= Matt Elliott (writer) =

Non-fiction writer, biographer and former New Zealand stand-up comedian

Matt Elliott (born 1969) is a non-fiction writer, biographer and former New Zealand stand-up comedian.

==Background==
Elliott comes from Auckland and was educated at St Peter's College where he won the General excellence and senior English prizes in 1987.

==Comedy==
Elliott began performing professionally as a stand-up comedian as a "nervous teenager" in 1989 at a late night cabaret at the Station Hotel, Auckland in a show called Lewd and the Ludicrous. In 1991 he was runner up in a comedy quest at Auckland's Abby's Hotel. Elliott then became part of a comedy collective called Laughter Mafia which performed weekly and successfully at the same venue which became the comedy venue of Auckland in 1991 and 1992. Elliott was also involved in monthly shows by comedians called "Comedyfest" at Kitty O'Brien's Irish Pub and other venues in 1992 and 1993. After his stint in Melbourne (see below), Elliott participated in the 1994 Auckland Watershed Comedy Festival.

==Melbourne==
In early 1993, Elliott moved to Melbourne because opportunities to perform were limited in Auckland. Abby's had wound down and Kitty O'Brien's only offered five or ten minutes in a monthly show. Elliott was the first Kiwi comedian to work on the Melbourne circuit in the early 1990s. He appreciated the professionalism and competitiveness of the comedy scene in Melbourne and also the friendliness of the audiences. Elliott said: "sometimes the advertising for shows said that I was from New Zealand so I would start by saying 'I've just got to get something out of the way - fush and chups'. That would get a great reaction, then I would get on with the rest of my act". Often, Elliott was able to perform every night of the week at pub shows or in a succession of one-off monthly shows. As 1993 went on, his style became based more on one-liners than the longer material he had been doing in New Zealand - he felt that there was less for him to remember and also less for the audience to "wade through". After one and a half years, and having achieved his "professional goals", Elliott returned to Auckland in 1994.

==Career==
From the 1990s, Elliott put on shows at Comedy and Fringe festivals, worked in television and film, wrote and directed satirical revues, and devised and taught a comedy writing course which spawned the Ministry of Chocolate Fisheries sketch comedy radio show on Plains FM. National Radio produced a story he wrote for children called Young Horace and Oscar's Trick in 1996. Elliott produced and presented a weekly radio show dedicated to promoting comedy - old and new - on Wellington Access Radio for two years and authored the satirical news blog mattelliottsbreaking news. Elliott's last stand-up comedy appearance was in 2007.

Elliott is known for his large collection of comedy audio and played selections from it on National Radio and with Graeme Hill on Radio Live. His knowledge of New Zealand comedy history was also used in television programmes such as New Zealand's Top 100 History Makers, Rocked the Nation 2: Top 100 Pop Culture Stories and History Under the Hammer. Elliott wrote a history of New Zealand comedy and, in 2009, a biography of the New Zealand comedy legend, Billy T James. The latter work was a best-selling non-fiction title and declared the best biography for 2009 by North & South. Elliott's best-selling collaboration with Chris Slane - Nice Day for a War (based on his grandfather's World War I diaries) - was named Non-fiction category winner and Book of the Year at the 2012 NZ Post Children's Book Awards.

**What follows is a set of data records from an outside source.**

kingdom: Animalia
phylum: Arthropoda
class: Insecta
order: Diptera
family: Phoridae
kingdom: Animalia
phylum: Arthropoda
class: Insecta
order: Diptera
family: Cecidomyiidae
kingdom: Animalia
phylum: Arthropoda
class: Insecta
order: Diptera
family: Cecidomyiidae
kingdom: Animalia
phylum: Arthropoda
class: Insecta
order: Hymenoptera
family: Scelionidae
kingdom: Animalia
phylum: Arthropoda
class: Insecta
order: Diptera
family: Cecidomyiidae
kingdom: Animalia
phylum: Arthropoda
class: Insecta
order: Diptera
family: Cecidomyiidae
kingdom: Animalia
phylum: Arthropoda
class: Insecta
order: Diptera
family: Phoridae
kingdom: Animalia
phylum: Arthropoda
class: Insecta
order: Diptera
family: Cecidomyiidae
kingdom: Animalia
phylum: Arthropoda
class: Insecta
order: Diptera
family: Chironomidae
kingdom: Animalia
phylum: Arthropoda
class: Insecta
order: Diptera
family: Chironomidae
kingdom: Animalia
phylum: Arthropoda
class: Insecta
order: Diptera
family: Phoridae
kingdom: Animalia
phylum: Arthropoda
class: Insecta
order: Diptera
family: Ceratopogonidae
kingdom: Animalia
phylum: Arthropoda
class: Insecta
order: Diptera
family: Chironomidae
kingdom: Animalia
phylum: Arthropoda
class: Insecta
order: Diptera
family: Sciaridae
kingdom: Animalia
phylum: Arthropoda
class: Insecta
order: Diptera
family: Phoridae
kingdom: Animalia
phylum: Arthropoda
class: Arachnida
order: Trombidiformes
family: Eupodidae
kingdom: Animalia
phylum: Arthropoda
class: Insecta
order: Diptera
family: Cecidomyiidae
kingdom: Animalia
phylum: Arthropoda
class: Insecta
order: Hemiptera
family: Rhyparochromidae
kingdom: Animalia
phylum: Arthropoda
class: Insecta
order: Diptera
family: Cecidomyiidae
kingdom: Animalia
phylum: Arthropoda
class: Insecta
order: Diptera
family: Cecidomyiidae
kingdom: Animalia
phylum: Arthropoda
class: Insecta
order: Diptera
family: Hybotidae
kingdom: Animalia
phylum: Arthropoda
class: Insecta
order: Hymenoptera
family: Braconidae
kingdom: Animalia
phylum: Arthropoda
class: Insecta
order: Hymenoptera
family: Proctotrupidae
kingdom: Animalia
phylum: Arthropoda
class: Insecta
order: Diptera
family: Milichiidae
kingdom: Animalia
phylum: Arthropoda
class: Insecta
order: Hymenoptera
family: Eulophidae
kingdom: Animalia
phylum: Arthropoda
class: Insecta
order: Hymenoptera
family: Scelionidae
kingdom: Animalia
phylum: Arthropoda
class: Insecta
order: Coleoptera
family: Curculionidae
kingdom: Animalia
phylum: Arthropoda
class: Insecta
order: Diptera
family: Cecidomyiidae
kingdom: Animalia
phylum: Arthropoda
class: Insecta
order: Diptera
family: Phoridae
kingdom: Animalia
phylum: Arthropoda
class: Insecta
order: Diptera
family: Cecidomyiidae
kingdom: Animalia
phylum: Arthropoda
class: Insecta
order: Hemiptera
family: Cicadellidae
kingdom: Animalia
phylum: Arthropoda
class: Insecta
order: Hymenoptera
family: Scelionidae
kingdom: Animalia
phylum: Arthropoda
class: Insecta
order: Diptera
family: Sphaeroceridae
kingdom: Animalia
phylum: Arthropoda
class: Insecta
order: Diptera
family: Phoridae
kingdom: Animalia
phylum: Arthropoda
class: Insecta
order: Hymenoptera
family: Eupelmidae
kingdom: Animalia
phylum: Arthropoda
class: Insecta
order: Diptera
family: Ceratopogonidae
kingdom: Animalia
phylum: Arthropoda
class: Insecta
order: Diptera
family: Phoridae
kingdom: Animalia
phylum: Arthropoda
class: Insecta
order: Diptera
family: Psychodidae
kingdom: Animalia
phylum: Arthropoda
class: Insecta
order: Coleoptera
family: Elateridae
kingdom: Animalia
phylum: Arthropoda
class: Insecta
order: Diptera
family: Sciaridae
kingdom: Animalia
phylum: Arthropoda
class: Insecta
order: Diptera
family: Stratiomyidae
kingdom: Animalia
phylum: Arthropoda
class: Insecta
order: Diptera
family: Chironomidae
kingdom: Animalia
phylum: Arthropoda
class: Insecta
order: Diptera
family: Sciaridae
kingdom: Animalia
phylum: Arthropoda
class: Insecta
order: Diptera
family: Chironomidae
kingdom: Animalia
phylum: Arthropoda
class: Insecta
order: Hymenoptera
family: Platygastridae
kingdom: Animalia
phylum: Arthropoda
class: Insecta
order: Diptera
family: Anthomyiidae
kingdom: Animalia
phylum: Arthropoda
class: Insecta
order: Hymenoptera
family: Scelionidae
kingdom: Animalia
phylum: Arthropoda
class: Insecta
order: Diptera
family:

==Bibliography of works by Matt Elliott==
- Kiwi Jokers: The Rise and Rise of New Zealand Comedy, HarperCollins, Auckland, 1997.
- Billy T: the life and times of Billy T James, HarperCollins, Auckland, 2009.
- The Kiwi man cave (with Steve Hale), HarperCollins, Auckland, 2011.
- Nice day for a war (with Chris Slane), HarperCollins, 2011. (ISBN 9781869509019)
- Dave Gallaher - the Original All Black Captain, HarperCollins, Auckland, 2012.
- Kiwi Collectors: Curious and Unusual Kiwi Hobbies, HarperCollins, Auckland, 2013.
- Kieran Read: Tribute to a Great Eight, David Bateman, Auckland, 2014.
- "On This Rock: 75 Years of St Peter's College, Mountain Road" (2015)
- War Blacks: The Extraordinary Story of New Zealand's World War I All Blacks, HarperCollins, Auckland, 2016.
- Thorny Encounters: A History of England v the All Blacks, Pitch Publishing, London, 2018.
- Rugby Folklore: Myths, legends and events that made New Zealand rugby, HarperCollins, Auckland, 2019.